We talk til one, she is driving home from visiting her mother a few hours south. I miss my mother. 1 pm, eleven more hours. Managed to miss all the morning news shows with segments on what to do for mom, special stories about mom, newscasters’ good wishes to their moms and their wives and all the moms… It turns out I was invited to friends for dinner, which I hadn’t realized but welcome. Scudding clouds, sun, we go walking up in back and soon it is time to go for dinner.
No mention there made of M day. It feels odd, but it’s a relief, like this silly day has not alien-like taken over the general population. Forget that BS. We eat and drink and watch the sun set over the Catskills. Our two younger intact males, unattended for a bit too long by their humans, go at each other so much that theirs ends up having an erection that won’t quit, it is hilarious although merits a call to the vet.
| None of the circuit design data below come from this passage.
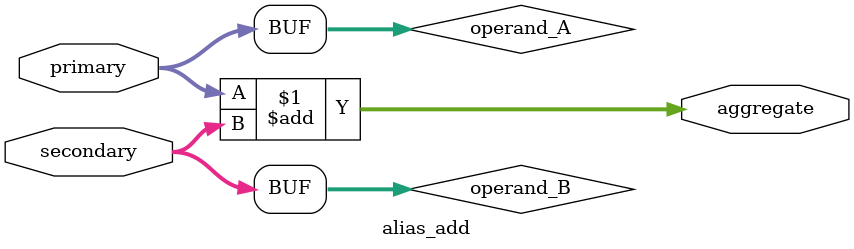
<source format=sv>
module alias_add(
  input [5:0] primary, secondary,
  output [6:0] aggregate
);
  wire [5:0] operand_A = primary;
  wire [5:0] operand_B = secondary;
  assign aggregate = operand_A + operand_B; //Variable renaming
endmodule
</source>
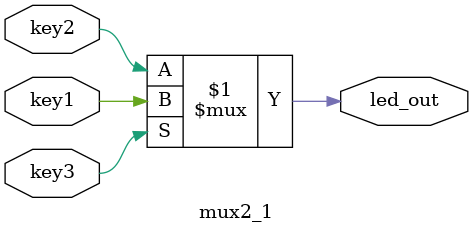
<source format=v>
module mux2_1(input key1,input key2,input key3,output led_out);
assign led_out=key3?key1:key2;

endmodule
</source>
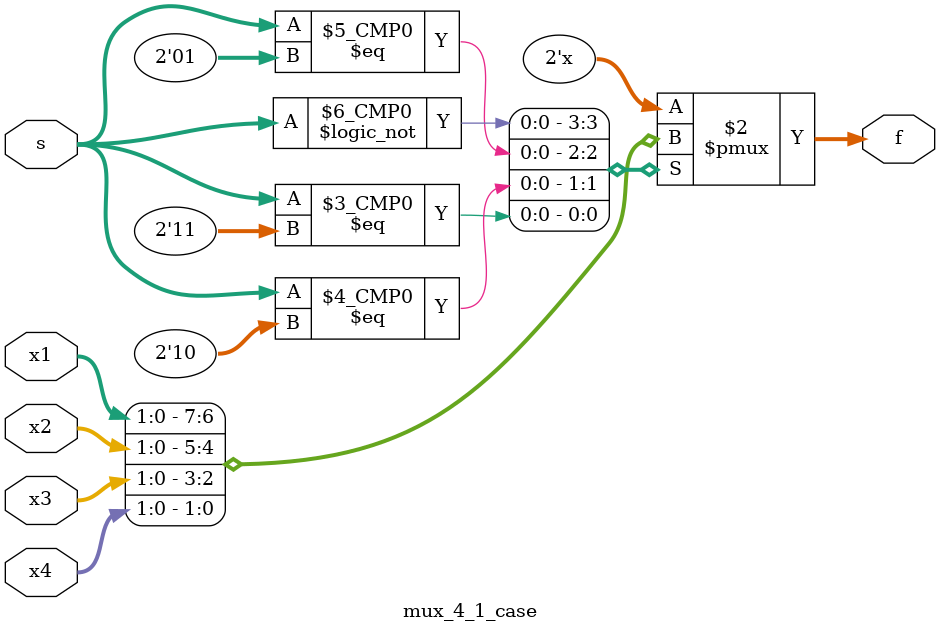
<source format=v>
module mux_4_1_case(
input [1:0] x1, x2, x3, x4,
input [1:0] s,
output reg [1:0] f
);

always@ (*)
begin
case (s)
2'b 00: f = x1;
2'b 01: f = x2;
2'b 10: f = x3;
2'b 11: f = x4;
endcase
end
endmodule
</source>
He is horribly sore but otherwise ok.
I hit home just in time for The Good Wife, season finale. Love that show. Tough ending. Good watch for M day. Now it’s barely ten hours up, but it seems just about time to call it a day. Wake up in a few hours and it will be M day +1.
And that, is how I survived M day 2016. Next year, maybe I’ll try to go away, perhaps to a time zone far, far away. Or perhaps, like the song says, Checkin’ that calendar, X’in days off, by next year it really won’t hurt quite so much, and the stealth emotional sinkholes will be just a few fewer and further between. Hey.